Erstmals in der Geschichte Pakistans erhält eine Christin die Todesstrafe wegen angeblicher Gotteslästerung. Doch die pakistanische Presse schweigt das Thema tot. "Pakistan hat jetzt eine Linie überschritten", sagt Andy Dipper von der in England ansässigen Organisation Release International, die in aller Welt die Interessen verfolgter Christen vertritt.

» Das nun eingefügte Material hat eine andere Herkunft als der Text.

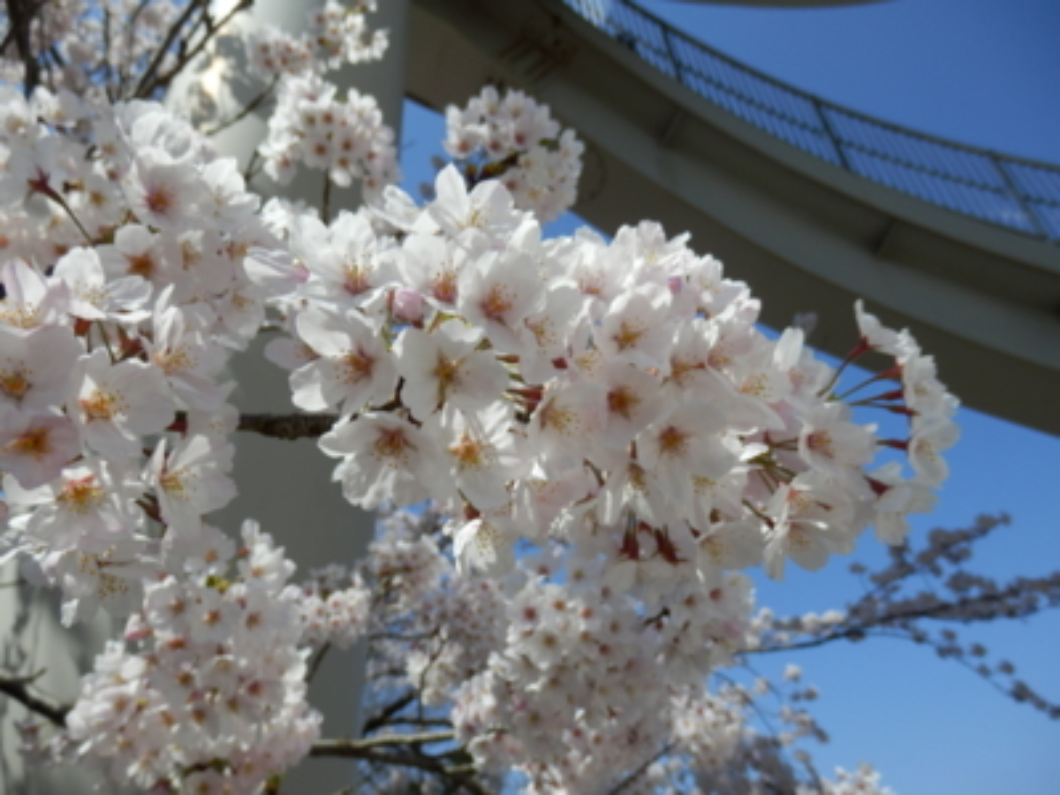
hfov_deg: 69.4
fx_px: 766
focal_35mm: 25
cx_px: 530
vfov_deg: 54.9
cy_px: 398
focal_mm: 4.5
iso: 80
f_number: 8.7
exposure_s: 1/200
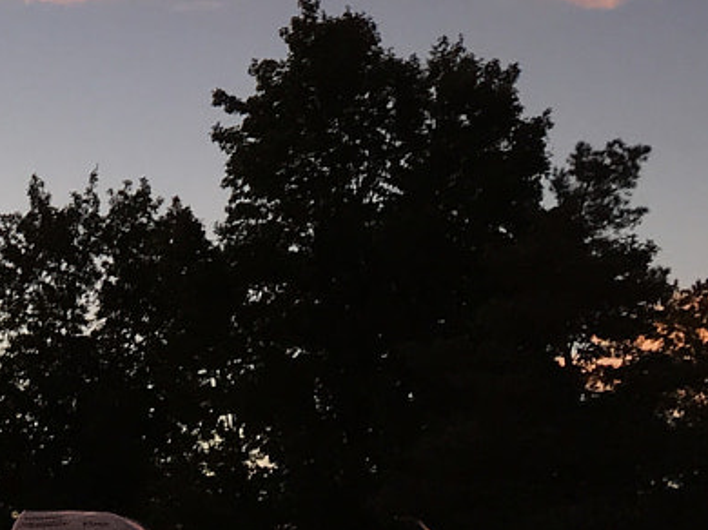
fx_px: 2432
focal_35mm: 119
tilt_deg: +23.6
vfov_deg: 11.6
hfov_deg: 15.8
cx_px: -194
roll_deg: -1.4
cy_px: -407
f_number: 2.2
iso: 40
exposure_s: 1/120
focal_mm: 4.15
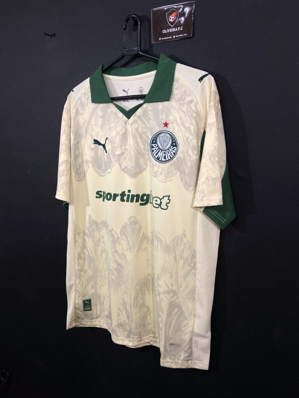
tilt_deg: -10.3
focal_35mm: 26
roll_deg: +0.3
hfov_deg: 53.1
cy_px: 199
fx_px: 299
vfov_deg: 67.3
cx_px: 150
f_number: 1.8
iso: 64
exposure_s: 1/60
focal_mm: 4.25
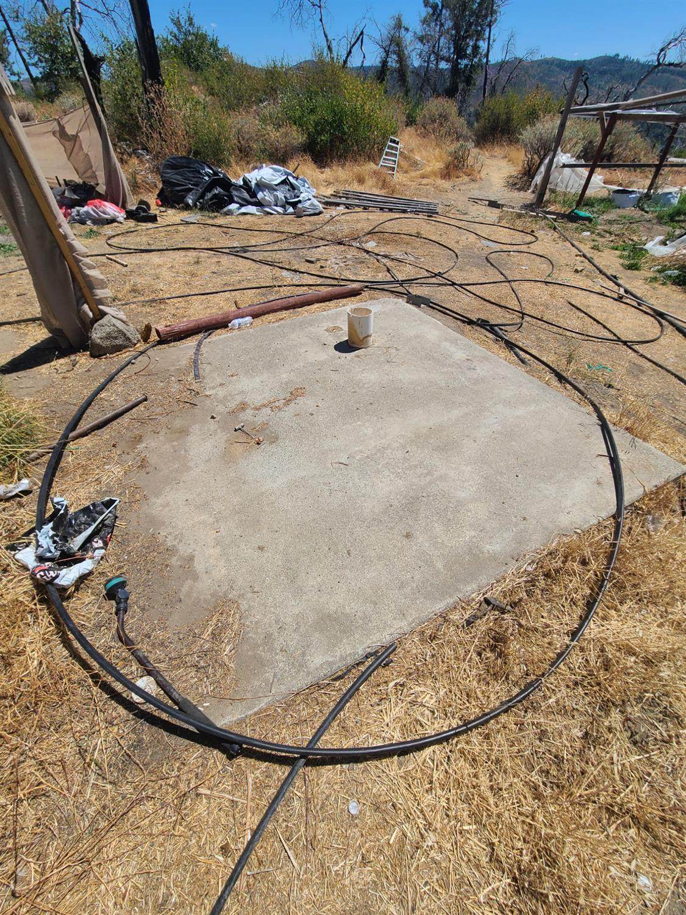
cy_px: 458
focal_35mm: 13
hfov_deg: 89.9
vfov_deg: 106.2
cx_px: 343
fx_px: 344
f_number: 2.2
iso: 50
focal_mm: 2.2
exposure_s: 1/2572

Die Menschenrechtsorganisation Human Rights Watch (HRW) erklärt, das Blasphemiegesetz sei unvereinbar mit der pakistanischen Verfassung, sie fordert deshalb die Abschaffung dieser Regelungen. "Es ist ein obszönes Gesetz", sagt HRW-Vertreter Ali Hasan Dayan der britischen Zeitung "The Telegraph". Das Gesetz habe in Wahrheit mit Religion nichts zu tun, sondern werde als Instrument genutzt, andere Dinge zu verfolgen. Die Katholische Liga, eine US-Organisation, fordert die Vereinten Nationen auf, gegen Blasphemiegesetze in aller Welt vorzugehen.

Der für den Minderheitenschutz zuständige Minister in Pakistan, Shahbaz Bhatti, selbst ein Christ, war am Donnerstag für eine Stellungnahme nicht zu erreichen. Kürzlich sagte er SPIEGEL ONLINE, er arbeite daran, dass ein Missbrauch des Blasphemiegesetzes gestoppt werde. Eine Abschaffung sei derzeit jedoch politisch nicht durchsetzbar.

Asia Bibi will nach Angaben ihrer Familie gegen das Urteil vorgehen. Ihr Mann Ashiq Masih hat noch Hoffnung, dass die ganze Angelegenheit glimpflich für die Familie ausgeht. "Allerdings habe ich meinen Töchtern nichts von dem Urteil erzählt", sagt er. Er bringe es nicht über sein Herz. "Sie haben mich oft gefragt, ob es Neuigkeiten gebe, aber mir fehlt der Mut, ihnen zu sagen, dass die Richter ihre Mutter zum Tode verurteilt haben für ein Verbrechen, das sie nicht begangen hat."